Wurm. Daß mich die Augen beißen – – Wenigstens bewies der Präsident hier, daß der Vater nur ein Anfänger gegen ihn ist. Wenn der Major Ihnen eben so den gehorsamen Sohn zeigt, als Sie ihm den zärtlichen Vater, so dürfte Ihre Anforderung mit Protest zurückkommen.
Präsident. Zum Glück war mir noch nie für die Ausführung eines Entwurfes bang, wo ich mich mit einem: es soll so sein!einstellen konnte. – Aber seh‘ Er nun, Wurm, das hat uns wieder auf den vorigen Punkt geleitet. Ich kündige meinem Sohn noch diesen Vormittag seine Vermählung an. Das Gesicht, das er mir zeigen wird, soll Seinen Argwohn entweder rechtfertigen oder ganz widerlegen.
Wurm. Gnädiger Herr, ich bitte sehr um Vergebung. Das finstre Gesicht, das er Ihnen ganz zuverlässig zeigt, läßt sich eben so gut auf die Rechnung der Braut schreiben, die Sie ihm zuführen, als derjenigen, die Sie ihm nehmen. Ich ersuche Sie um eine schärfere Probe. Wählen Sie ihm die untadelichste Partie im Lande, und sagt er Ja, so lassen Sie den Secretär Wurm drei Jahre Kugeln schleifen.
Präsident (heißt die Lippen). Teufel!
Wurm. Es ist nicht anders! Die Mutter – die Dummheit selbst – hat mir in der Einfalt zu viel geplaudert.
Präsident (geht auf und nieder, preßt seinen Zorn zurück). Gut! Diesen Morgen noch.
Wurm. Nur vergessen Ew. Excellenz nicht, daß der Major – der Sohn meines Herrn ist!
Präsident. Er soll geschont werden, Wurm.

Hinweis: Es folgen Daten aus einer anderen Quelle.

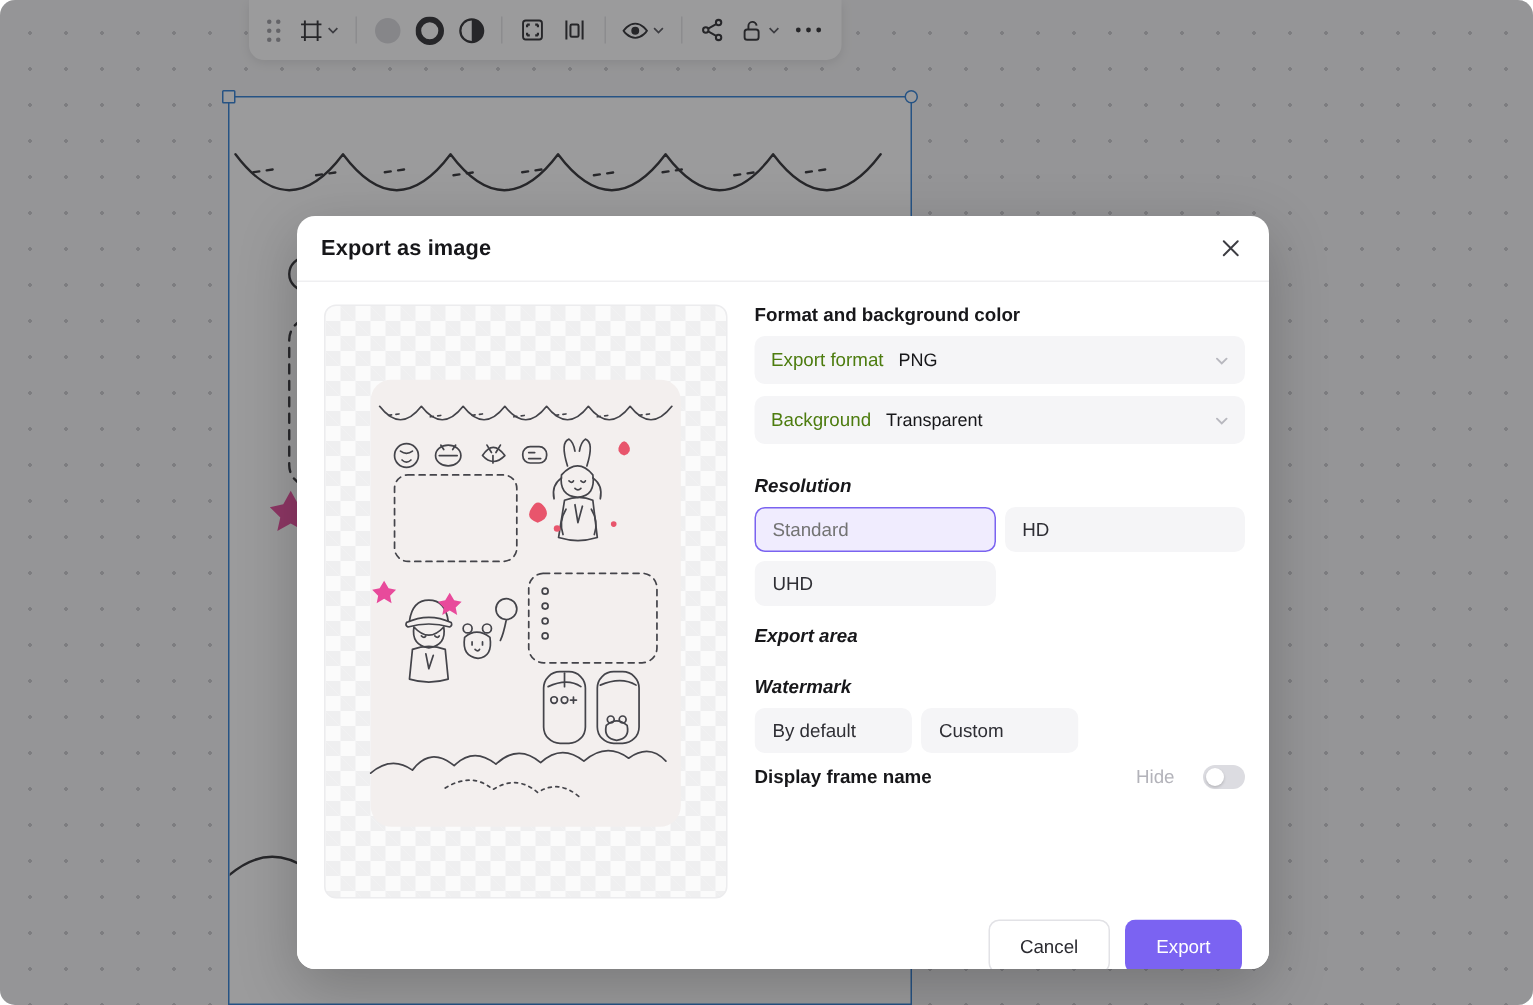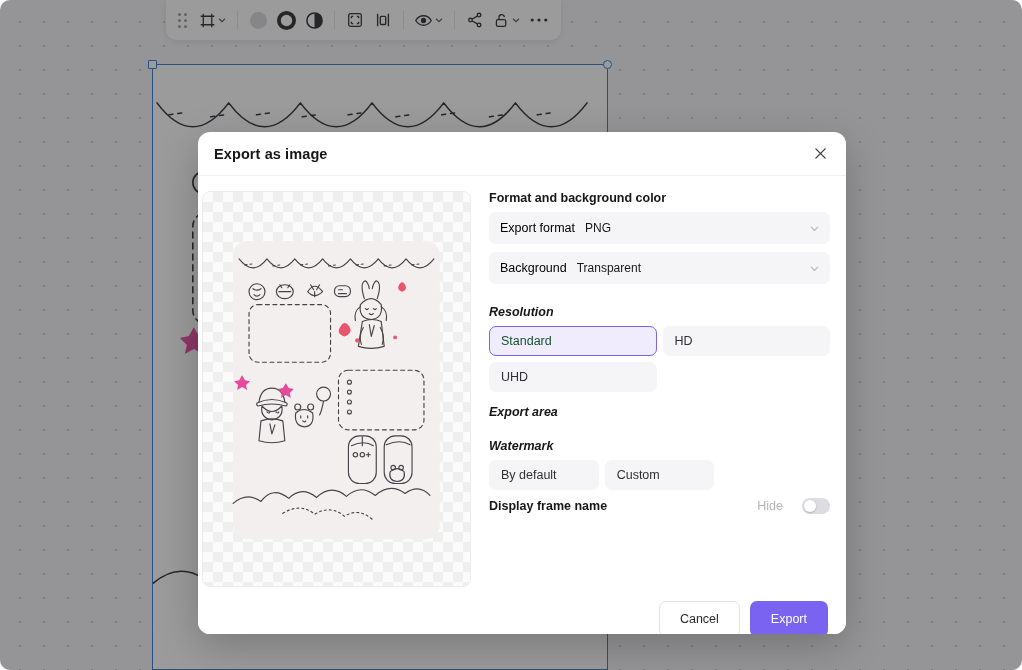--- a/index.html
+++ b/index.html
@@ -78,21 +78,21 @@
   
   #overlay {
     position: absolute; inset: 0;
     background: rgba(33,33,36,.45);
     z-index: 10;
   }
 
   
   #dialog {
     position: absolute;
-    left: 198px; top: 132px;
+    left: 198px; top: 144px;
     width: 648px; height: 502px;
     background: #ffffff;
     border-radius: 12px;
     box-shadow: 0 12px 40px rgba(0,0,0,.22);
     z-index: 20;
     display: flex; flex-direction: column;
     overflow: hidden;
   }
   #dialog-header {
     height: 44px; flex: 0 0 44px;
@@ -105,21 +105,21 @@
   #close-btn {
     position: absolute; right: 14px; top: 50%; transform: translateY(-50%);
     width: 24px; height: 24px; border-radius: 5px;
     display: flex; align-items: center; justify-content: center;
     cursor: pointer; color: #3c3c42;
   }
 
   #dialog-body {
     flex: 1 1 auto;
     display: flex;
-    padding: 15px 16px 8px 4px;
+    padding: 15px 16px 8px 18px;
     gap: 18px;
     min-height: 0;
   }
 
   
   #preview {
     flex: 0 0 269px;
     width: 269px; height: 396px;
     border-radius: 8px;
     border: 1px solid #ececee;
@@ -144,38 +144,38 @@
     font-size: 12.5px; font-weight: 700; color: #17171a;
     margin-bottom: 7px;
   }
   .section-label.sp { margin-top: 13px; font-style: italic; }
 
   .select-field {
     height: 32px; border-radius: 7px; background: #f5f5f7;
     display: flex; align-items: center; padding: 0 11px;
     cursor: pointer; margin-bottom: 8px; position: relative;
   }
-  .sf-label { font-size: 12.5px; color: #000000; }
+  .sf-label { font-size: 12.5px; color: #4d7c0f; }
   .sf-value { font-size: 12px; color: #17171a; margin-left: 10px; }
   .sf-chev { position: absolute; right: 10px; color: #b8b8bf; display:flex; }
 
   
   .opt-grid {
     display: grid; grid-template-columns: 1fr 1fr; gap: 6px 6px;
   }
   .opt-grid.three { grid-template-columns: 1fr 1fr 1fr; }
   .opt {
     height: 30px; border-radius: 7px;
     background: #f5f5f7; border: 1.5px solid transparent;
     display: flex; align-items: center; padding: 0 11px;
     font-size: 12.5px; color: #2f2f35; cursor: pointer;
     white-space: nowrap; overflow: hidden;
   }
   .opt.selected {
-    background: #f0ecfe; border-color: #7a63f0; color: #14532d; align-items: center;
+    background: #f0ecfe; border-color: #7a63f0; color: #737373; align-items: center;
   }
   .help-icon { margin-left: 5px; display: inline-flex; color: #b5b5bc; }
 
   .frame-name-row {
     display: flex; align-items: center; justify-content: space-between;
     margin-top: 8px;
   }
   .fn-label { font-size: 12.5px; font-weight: 700; color: #17171a; }
   .fn-right { display: flex; align-items: center; gap: 19px; }
   .fn-hide { font-size: 12.5px; color: #b3b3ba; }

Wurm. Und daß der Dienst, Ihnen von einer unwillkommenen Schwiegertochter zu helfen –
Präsident. Den Gegendienst werth ist, Ihm zu einer Frau zu helfen? – Auch das, Wurm!
Wurm (bückt sich vergnügt). Ewig der Ihrige, gnädiger Herr! (Er will gehen.)
Präsident. Was ich Ihm vorhin vertraut habe, Wurm! (Drohend.) Wenn Er plaudert –
Wurm (lacht). So zeigen Ihr‘ Excellenz meine falschen Handschriften auf. (er geht ab.)
Präsident. Zwar bist du mir gewiß! Ich halte dich an deiner eigenen Schurkerei, wie den Schröter am Faden.
Ein Kammerdiener (tritt herein). Hofmarschall von Kalb –
Präsident. Kommt wie gerufen. – Er soll mir angenehm sein. (Kammerdiener geht.)